Strategy helps make the best purchase
Every war needs good strategies and the real estate war is no different. Even the definition of strategy - “a high level plan to achieve one or more goals under conditions of uncertainty” - fits real estate purchasing to a tee.
Last week we spoke about pricing strategies for sellers and the effect of potential buyers being “anchored” to a listing price and/or a special feature of the property. This week in fairness we’ll talk about buyer strategies and methods to get a fair price for a piece of property without being outbid.
Buyers have been having a rough time of it - prices are going up, mortgage rates are going up and inventory has been scarce. All of this has resulted in multiple offers on properties and according to Redfin, a real estate website, in June, 69 percent of homes on the market nationally had multiple offers.
So what’s the best strategy for buyers in this market? Some of this may be helpful.

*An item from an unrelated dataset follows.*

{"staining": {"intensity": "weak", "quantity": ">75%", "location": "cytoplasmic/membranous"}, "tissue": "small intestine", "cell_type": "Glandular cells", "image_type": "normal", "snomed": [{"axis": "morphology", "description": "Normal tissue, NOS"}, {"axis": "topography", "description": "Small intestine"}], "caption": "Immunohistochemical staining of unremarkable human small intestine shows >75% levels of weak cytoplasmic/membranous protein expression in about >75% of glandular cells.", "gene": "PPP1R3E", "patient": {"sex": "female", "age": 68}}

For years, I’ve been preaching that the single most important thing a buyer can do is to get prequalified, and I don’t mean preapproved, I mean prequalified. The difference is that you have essentially made application to a lender, provided them all of your documentation including income, assets and debts and they have told you in writing what size mortgage you qualify for based on the size of your down payment and prevailing interest rate. This gives you the highest level of credibility possible to a seller. Watch the interest rates - if they continue to go up you may need to be prequalified again.
Next, make realistic offers. In an escalating market you can’t afford to feel out the seller and certainly don’t insult them with a low ball offer. Coming in with your maximum or close to maximum offer at the beginning will put you out ahead of other buyers especially if this is the number you already decided you would pay for the property. As part of this strategy you also need to know what your top number is if it wasn’t your opening bid and be willing to walk away. Don’t get caught up in being “anchored” to the property at a number you’re not comfortable with.
Be flexible on terms outside of the sale price. For example, work with the seller on closing dates and other moving arrangements including the possibility of sellers renting back after closing if for some reason they can’t vacate the property. The better you connect with the sellers on a personal level the stronger position you will be in.
It’s also very important not to delay when you find a home you like. Get out in front of the crowd and make an offer quickly and continue negotiating as fast as possible.
Do research in your target area by scrutinizing one of the real estate websites like Realtor.com, Trulia and Zillow to analyze properties in your price range. Many local real estate companies’ websites will also provide access to properties listed on the Multiple Listing Service and municipalities also have online public records where you can check on sold prices.
Finally, make your wishes known either through your broker or directly to the seller that you want to be considered as a backup on a property where you may have been outbid. There are a lot of reasons real estate transactions never come to fruition frequently because of low appraisals in a market that is moving up quickly.
Attempting to purchase real estate for a fair price may seem like you’re in a war, but remember the seller isn’t your enemy. Figure out the best strategy for you and stick to your guns, so to speak.